Hi, I have a very simple question. There is 4 snps like below:
1 161003087 161003087 C T comments: rs1000050, a SNP in Illumina SNP arrays
1 84647761 84647761 C T comments: rs6576700 or SNP_A-1780419, a SNP in Affymetrix SNP arrays
1 13133880 13133881 TC - comments: rs59770105, a 2-bp deletion
1 11326183 11326183 - AT comments: rs35561142, a 2-bp insertion
Why there are some the start position is the same to the end position, while some are not?
The numbers stay the same for SNPs. But for indels its different. AFAIK the numbering of the reference genome is kept intact to have othe SNP positions consistent.
So an DELETION of 2 bases directly reflects the TWO positions mentioned on the reference. The 2 base insertion has only a SINGLE point of entry otherwise the rest of the genome gets +1 making things a mess while comparing.
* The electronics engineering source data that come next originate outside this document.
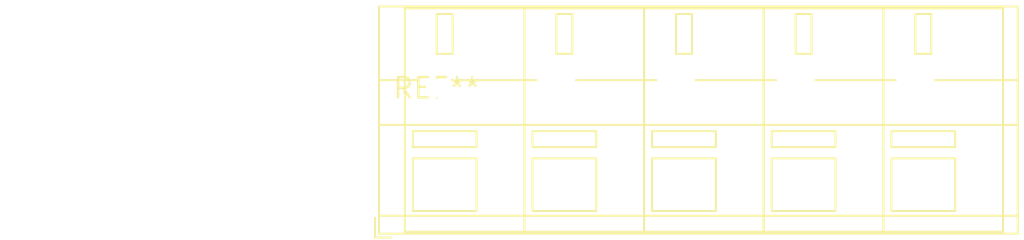
<source format=kicad_pcb>
(kicad_pcb (version 20240108) (generator pcbnew)

  (general
    (thickness 1.6)
  )

  (paper "A4")
  (layers
    (0 "F.Cu" signal)
    (31 "B.Cu" signal)
    (32 "B.Adhes" user "B.Adhesive")
    (33 "F.Adhes" user "F.Adhesive")
    (34 "B.Paste" user)
    (35 "F.Paste" user)
    (36 "B.SilkS" user "B.Silkscreen")
    (37 "F.SilkS" user "F.Silkscreen")
    (38 "B.Mask" user)
    (39 "F.Mask" user)
    (40 "Dwgs.User" user "User.Drawings")
    (41 "Cmts.User" user "User.Comments")
    (42 "Eco1.User" user "User.Eco1")
    (43 "Eco2.User" user "User.Eco2")
    (44 "Edge.Cuts" user)
    (45 "Margin" user)
    (46 "B.CrtYd" user "B.Courtyard")
    (47 "F.CrtYd" user "F.Courtyard")
    (48 "B.Fab" user)
    (49 "F.Fab" user)
    (50 "User.1" user)
    (51 "User.2" user)
    (52 "User.3" user)
    (53 "User.4" user)
    (54 "User.5" user)
    (55 "User.6" user)
    (56 "User.7" user)
    (57 "User.8" user)
    (58 "User.9" user)
  )

  (setup
    (pad_to_mask_clearance 0)
    (pcbplotparams
      (layerselection 0x00010fc_ffffffff)
      (plot_on_all_layers_selection 0x0000000_00000000)
      (disableapertmacros false)
      (usegerberextensions false)
      (usegerberattributes false)
      (usegerberadvancedattributes false)
      (creategerberjobfile false)
      (dashed_line_dash_ratio 12.000000)
      (dashed_line_gap_ratio 3.000000)
      (svgprecision 4)
      (plotframeref false)
      (viasonmask false)
      (mode 1)
      (useauxorigin false)
      (hpglpennumber 1)
      (hpglpenspeed 20)
      (hpglpendiameter 15.000000)
      (dxfpolygonmode false)
      (dxfimperialunits false)
      (dxfusepcbnewfont false)
      (psnegative false)
      (psa4output false)
      (plotreference false)
      (plotvalue false)
      (plotinvisibletext false)
      (sketchpadsonfab false)
      (subtractmaskfromsilk false)
      (outputformat 1)
      (mirror false)
      (drillshape 1)
      (scaleselection 1)
      (outputdirectory "")
    )
  )

  (net 0 "")

  (footprint "TerminalBlock_WAGO_236-205_1x05_P7.50mm_45Degree" (layer "F.Cu") (at 0 0))

)

</source>
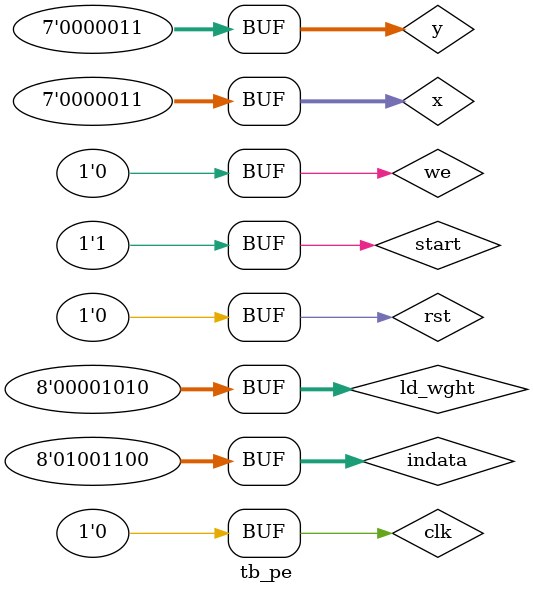
<source format=v>
`timescale 1ns / 1ps
module tb_pe#(parameter W=8,L=6, pix=5*5, dim=8);
reg clk, rst, start, we;
reg [W-1:0] indata, ld_wght;
reg [6:0]x,y;
wire [W-1:0]conv_out;
wire ready, we_O,done;
wire  [W-1:0] weight_out, h, v;

pe_new ut(.clk(clk), .rst(rst), .start(start), .we(we), .indata(indata), .weight_in(ld_wght), .x(x), .y(y), .conv_out(conv_out), .we_O(we_O), .done(done), .ready(ready), .weight_out(weight_out), .h(h), .v(v));

         always begin
                 clk = 1; #5; clk = 0; #5; // 10ns period
         end
         initial
         begin        
         #2 ld_wght=1;   we=1;       start=0; rst=0; x=3; y=3; 
         #10 ld_wght=2;
         #10 ld_wght=3;
         #10 ld_wght=4;
         #10 ld_wght=5;   
         #10 ld_wght=6;
         #10 ld_wght=7;
         #10 ld_wght=8;
         #10 ld_wght=9;
         #10 ld_wght=10; 
         #10 ld_wght=1;          
         #10 ld_wght=2;
         #10 ld_wght=3;
         #10 ld_wght=4;
         #10 ld_wght=5;   
         #10 ld_wght=6;
         #10 ld_wght=7;
         #10 ld_wght=8;
         #10 ld_wght=9;
         #10 ld_wght=10;
                     #10 ld_wght=1;          
         #10 ld_wght=2;
         #10 ld_wght=3;
         #10 ld_wght=4;
         #10 ld_wght=5;   
         #10 ld_wght=6;
         #10 ld_wght=7;
         #10 ld_wght=8;
         #10 ld_wght=9;
         #10 ld_wght=10;              
         #10 ld_wght=1;          
         #10 ld_wght=2;
         #10 ld_wght=3;
         #10 ld_wght=4;
         #10 ld_wght=5;   
         #10 ld_wght=6;
         #10 ld_wght=7;
         #10 ld_wght=8;
         #10 ld_wght=9;
         #10 ld_wght=10;              
         #10 ld_wght=1;          
         #10 ld_wght=2;
         #10 ld_wght=3;
         #10 ld_wght=4;
         #10 ld_wght=5;   
         #10 ld_wght=6;
         #10 ld_wght=7;
         #10 ld_wght=8;
         #10 ld_wght=9;
         #10 ld_wght=10;              
         #10 ld_wght=1;          
         #10 ld_wght=2;
         #10 ld_wght=3;
         #10 ld_wght=4;
         #10 ld_wght=5;   
         #10 ld_wght=6;
         #10 ld_wght=7;
         #10 ld_wght=8;
         #10 ld_wght=9;
         #10 ld_wght=10;              
         #10 ld_wght=1;          
         #10 ld_wght=2;
         #10 ld_wght=3;
         #10 ld_wght=4;
         #10 ld_wght=5;   
         #10 ld_wght=6;
         #10 ld_wght=7;
         #10 ld_wght=8;
         #10 ld_wght=9;
         #10 ld_wght=10;              
         #10 ld_wght=1;          
         #10 ld_wght=2;
         #10 ld_wght=3;
         #10 ld_wght=4;
         #10 ld_wght=5;   
         #10 ld_wght=6;
         #10 ld_wght=7;
         #10 ld_wght=8;
         #10 ld_wght=9;
         #10 ld_wght=10;              
         #10 ld_wght=1;          
         #10 ld_wght=2;
         #10 ld_wght=3;
         #10 ld_wght=4;
         #10 ld_wght=5;   
         #10 ld_wght=6;
         #10 ld_wght=7;
         #10 ld_wght=8;
         #10 ld_wght=9;
         #10 ld_wght=10;              
         #10 ld_wght=1;          
         #10 ld_wght=2;
         #10 ld_wght=3;
         #10 ld_wght=4;
         #10 ld_wght=5;   
         #10 ld_wght=6;
         #10 ld_wght=7;
         #10 ld_wght=8;
         #10 ld_wght=9;
         #10 ld_wght=10;              
         #10 ld_wght=1;          
         #10 ld_wght=2;
         #10 ld_wght=3;
         #10 ld_wght=4;
         #10 ld_wght=5;   
         #10 ld_wght=6;
         #10 ld_wght=7;
         #10 ld_wght=8;
         #10 ld_wght=9;
         #10 ld_wght=10;              
         #10 ld_wght=1;          
         #10 ld_wght=2;
         #10 ld_wght=3;
         #10 ld_wght=4;
         #10 ld_wght=5;   
         #10 ld_wght=6;
         #10 ld_wght=7;
         #10 ld_wght=8;
         #10 ld_wght=9;
         #10 ld_wght=10;              
         #10 ld_wght=1;          
         #10 ld_wght=2;
         #10 ld_wght=3;
         #10 ld_wght=4;
         #10 ld_wght=5;   
         #10 ld_wght=6;
         #10 ld_wght=7;
         #10 ld_wght=8;
         #10 ld_wght=9;
         #10 ld_wght=10;              
         #10 ld_wght=1;          
         #10 ld_wght=2;
         #10 ld_wght=3;
         #10 ld_wght=4;
         #10 ld_wght=5;   
         #10 ld_wght=6;
         #10 ld_wght=7;
         #10 ld_wght=8;
         #10 ld_wght=9;
         #10 ld_wght=10;              
         #10 ld_wght=1;          
         #10 ld_wght=2;
         #10 ld_wght=3;
         #10 ld_wght=4;
         #10 ld_wght=5;   
         #10 ld_wght=6;
         #10 ld_wght=7;
         #10 ld_wght=8;
         #10 ld_wght=9;
         #10 ld_wght=10;  
         #40;
         #10 we=0;
         #200; 
         #10  indata = 10; start=1; rst=0; x=3; y=3; //cnt=1; 
         #10  indata = 20;   //cnt = 2; 
         #10  indata = 30;   //cnt = 3;
         #10  indata = 40;   //cnt =  4;
         #10  indata = 50;   //cnt =  5;
         #10  indata = 60;   //cnt =  6;
         #10  indata = 70;  //cnt =  7;
         #10  indata = 80;   //cnt =  8; 
         #10  indata = 11;   //cnt =  9;
         #10  indata = 21;   //cnt =  10;
         #10  indata = 31;   //cnt =  11;
         #10  indata = 41;  //cnt =   12;
         #10  indata = 51;  //cnt =  13;
         #10  indata = 61;  //cnt=  14;
         #10  indata = 71;  //cnt =  15;
         #10  indata = 81;  //cnt =  16;
         #10  indata = 12;   //cnt =  17;
         #10  indata = 22;   //cnt =  18;
         #10  indata = 32;   //cnt =  19;
         #10  indata = 42;   //cnt =  20;
         #10  indata = 52;  //cnt =  21;
         #10  indata = 62;   //cnt =  22;
         #10  indata = 72;  //cnt =  23;
         #10  indata = 82;  //cnt =  24;
         #10  indata = 13;   //cnt =  25;
         #10  indata = 23;   //cnt =  26;
         #10  indata = 33;   //cnt =  27;
         #10  indata = 43;   //cnt =  28;
         #10  indata = 53;  //cnt =  29;
         #10  indata = 63;   //cnt =  30;
         #10  indata = 73;  //cnt =  31;
         #10  indata = 83;  //cnt =  32;
         #10  indata = 14;   //cnt =  33;
         #10  indata = 24;   //cnt =  34;
         #10  indata = 34;   //cnt =  35;
         #10  indata = 44;   //cnt =  36;
         #10  indata = 54;  //cnt =  37;
         #10  indata = 64;   //cnt =  38;
         #10  indata = 74;  //cnt =  39;
         #10  indata = 84;  //cnt=   40;
         #10  indata = 15;   //cnt =  41;
         #10  indata = 25;   //cnt =  42;
         #10  indata = 35;   //cnt =  43;
         #10  indata = 45;   //cnt =  44;
         #10  indata = 55;  //cnt =  45;
         #10  indata = 65;   //cnt =  46;
         #10  indata = 75;  //cnt =  47;
         #10  indata = 85;  //cnt =  48;
         #10  indata = 16;   //cnt =  49;
         #10  indata = 26;   //cnt =  50;
         #10  indata = 36; //cnt=   51;
         #10  indata = 46;   //cnt =  52;
         #10  indata = 56;  //cnt =  53;
         #10  indata = 66;   //cnt =  54;
         #10  indata = 76;  //cnt =  55;     
    end

endmodule

</source>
you have to keep in mind that this nomenclature tries to deal with several types of variants, not only single base ones, and that the chromosome positions referred are from the standard reference genome. so you are able to easily describe things that happens on that genome template, such as base changes, insertions or deletions.
the common way of describing the location of a SNP, considering a SNP as a single base substitution, is to give its chromosome location as its start and end. the same happens to insertions, as you can tell where an insertion starts to occur, but related to the reference you can't tell where it ends, since the bases inserted are not from the reference. but with deletions you are in fact knowing which bases are being removed from the reference, so that's the reason why you may see different start and end points: the start would be the first base removed, and the end would be the last one. strictly talking, only deletion entries would be able to have unmatching figures on their start and end fields.